Primarily aimed at supporting trade and investment, the swap arrangement allows the two central banks to provide liquidity in each other's currencies.
‘Significant sources’ such as a Chang Mai swap line, IMF credit facilities and the PBOC swap line are available with Malaysia to manage any stress from outflows, Daw noted. But "sentiment has been damaged and the ringgit should remain on edge," he added.
"Reassuring words alone will be insufficient to change the trend," he added.
There have been unremittingly negative trends for the ringgit since the U.S. election results. With the greenback fetching as much as 4.4630 ringgit, its highest since September 2015 and flirting with levels last seen during the Asian Financial Crisis in 1997, by Thursday, dollar climbed as much as 6.5 percent against the Malaysian currency for the month so far.

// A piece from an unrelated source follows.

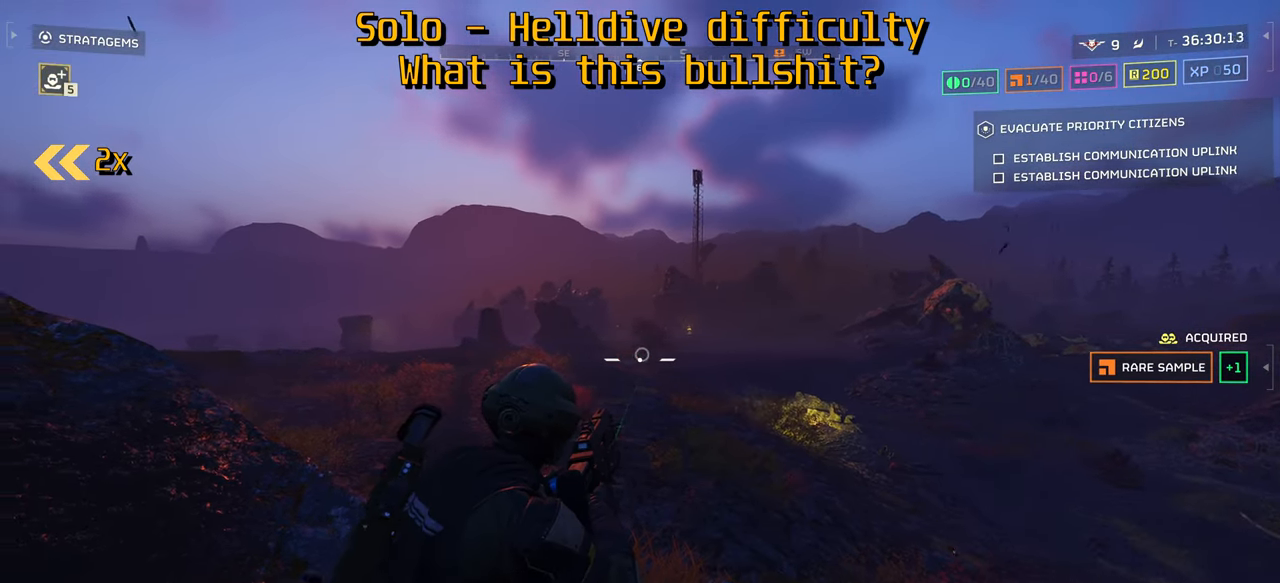
{"keys": ["w"], "mouse": [], "events": [[17, "mouse_left", "down"], [67, "mouse_left", "up"], [150, "w", "down"], [167, "mouse_right", "up"], [233, "shift", "down"], [350, "shift", "up"]]}
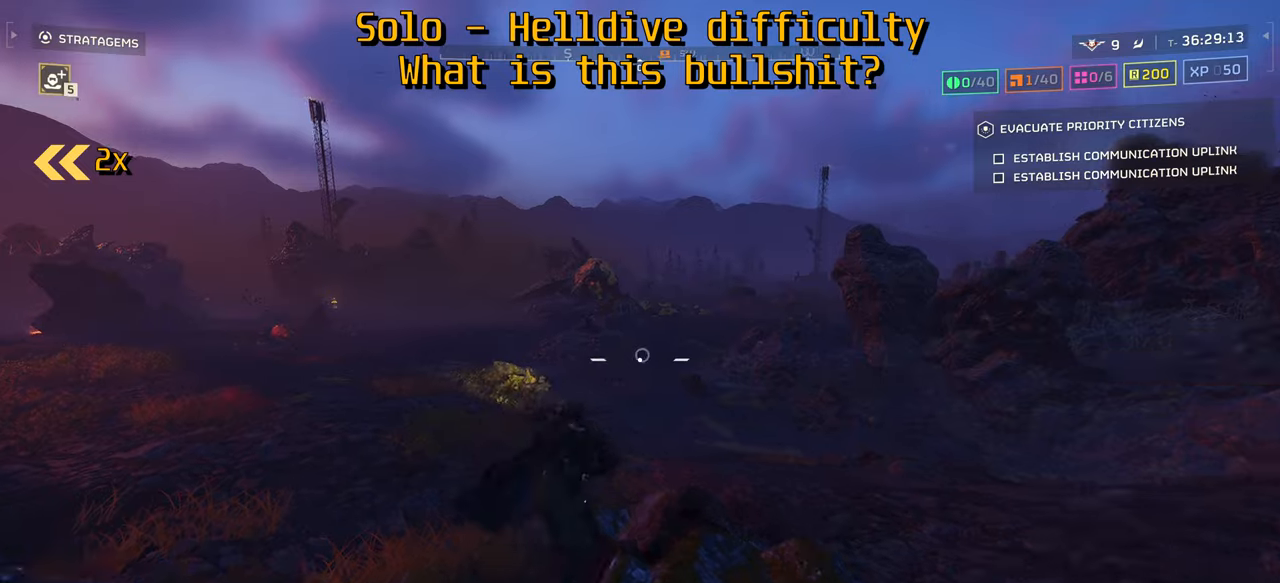
{"keys": ["a", "w"], "mouse": [], "events": [[83, "a", "down"], [150, "w", "up"], [266, "s", "down"], [366, "s", "up"], [500, "w", "down"]]}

Warning to foreign banks to restrict trading in offshore non-deliverable forwards (NDFs) on the currency, which have fallen further than the spot rate, by the central bank resulted in a the sentiment on the ringgit also getting hurt.
That move spooked traders even though it appeared to be only a reinforcement of existing regulations. Since Malaysia was the first to impose tea-leaf reading over capital controls during the Asian Financial Crisis, markets tend to be more sensitive to them in Malaysia.